_SUPPLIED PASSAGE_
::::::

Last Month at the Federal Circuit
Last Month at the Federal Circuit

March 2010

Tension Between Markman and Cybor Resolved in Favor of Cybor


Judges:  Lourie, Rader (author), Clark (District Judge sitting by designation, concurring)
[Appealed from N.D. Ill., Senior Judge Moran]

In Trading Technologies International, Inc. v. eSpeed, Inc., Nos. 08-1392, -1393, -1422 (Fed. Cir. Feb. 25, 2010), the Federal Circuit affirmed that eSpeed, Inc., Ecco LLC, Eccoware Ltd., and eSpeed International Ltd. (collectively “eSpeed”) infringed the asserted claims of U.S. Patent Nos. 6,772,132 (“the ’132 patent”) and 6,766,304 (“the ’304 patent”), but not willfully.  The Federal Circuit also held that two other accused products did not literally infringe and then precluded Trading Technologies International, Inc. (“TT”) from asserting infringement under the DOE. 

TT is the owner by assignment of the ’132 and ’304 patents.  The ’304 patent is a divisional of the ’132 patent and both patents share a common provisional application.  The specifications of the patents are, for all relevant purposes, identical.  The ’132 and ’304 patents are directed to software for displaying the market for a commodity traded in an electronic exchange.  In the prior art, these displays had grids that never changed.  As the market fluctuated, however, the prices listed in those grids changed—often times very rapidly.  A trader who wished to place an order at a particular price would miss that opportunity if the price changed as the trader tried to enter an order.  The invention-in-suit addressed the problem by implementing static price levels to prevent the trader from having to worry about “clicking on” or entering an order at the instant after a price change.

::::::

_RECORD EXCERPTS_
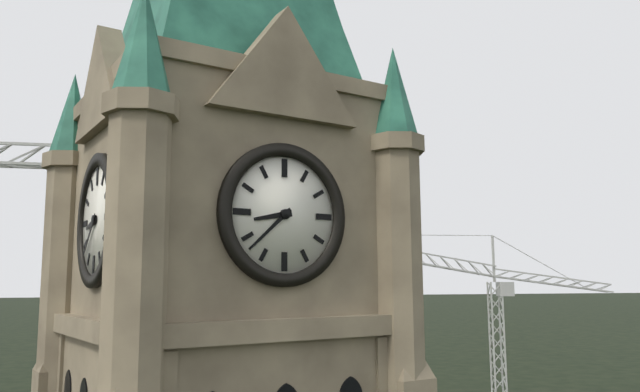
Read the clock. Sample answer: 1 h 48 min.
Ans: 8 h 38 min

::::::

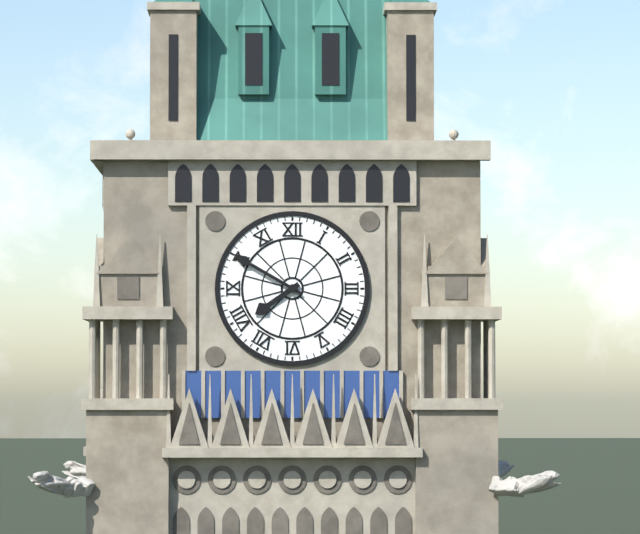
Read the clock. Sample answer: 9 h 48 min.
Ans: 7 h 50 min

::::::

_REQUESTS_
1: Answer these questions using the March 2010 Federal Circuit summary:
(a) Which judge wrote the opinion?
(b) Which court was the case appealed from?
(c) What kind of grids did the displays in the prior art have?
2: Update the March 2010 Federal Circuit summary: begin at the words "Tension Between Markman" and stop after "under the DOE.". Write that span out again with "affirmed" replaced by "upheld".
The rows are separate material, not part of the March 2010 Federal Circuit summary.

_TASK RESPONSES_
1:
(a) Judge Rader
(b) N.D. Ill. (Senior Judge Moran)
(c) Grids that never changed

2:
Tension Between Markman and Cybor Resolved in Favor of Cybor


Judges:  Lourie, Rader (author), Clark (District Judge sitting by designation, concurring)
[Appealed from N.D. Ill., Senior Judge Moran]

In Trading Technologies International, Inc. v. eSpeed, Inc., Nos. 08-1392, -1393, -1422 (Fed. Cir. Feb. 25, 2010), the Federal Circuit upheld that eSpeed, Inc., Ecco LLC, Eccoware Ltd., and eSpeed International Ltd. (collectively “eSpeed”) infringed the asserted claims of U.S. Patent Nos. 6,772,132 (“the ’132 patent”) and 6,766,304 (“the ’304 patent”), but not willfully.  The Federal Circuit also held that two other accused products did not literally infringe and then precluded Trading Technologies International, Inc. (“TT”) from asserting infringement under the DOE.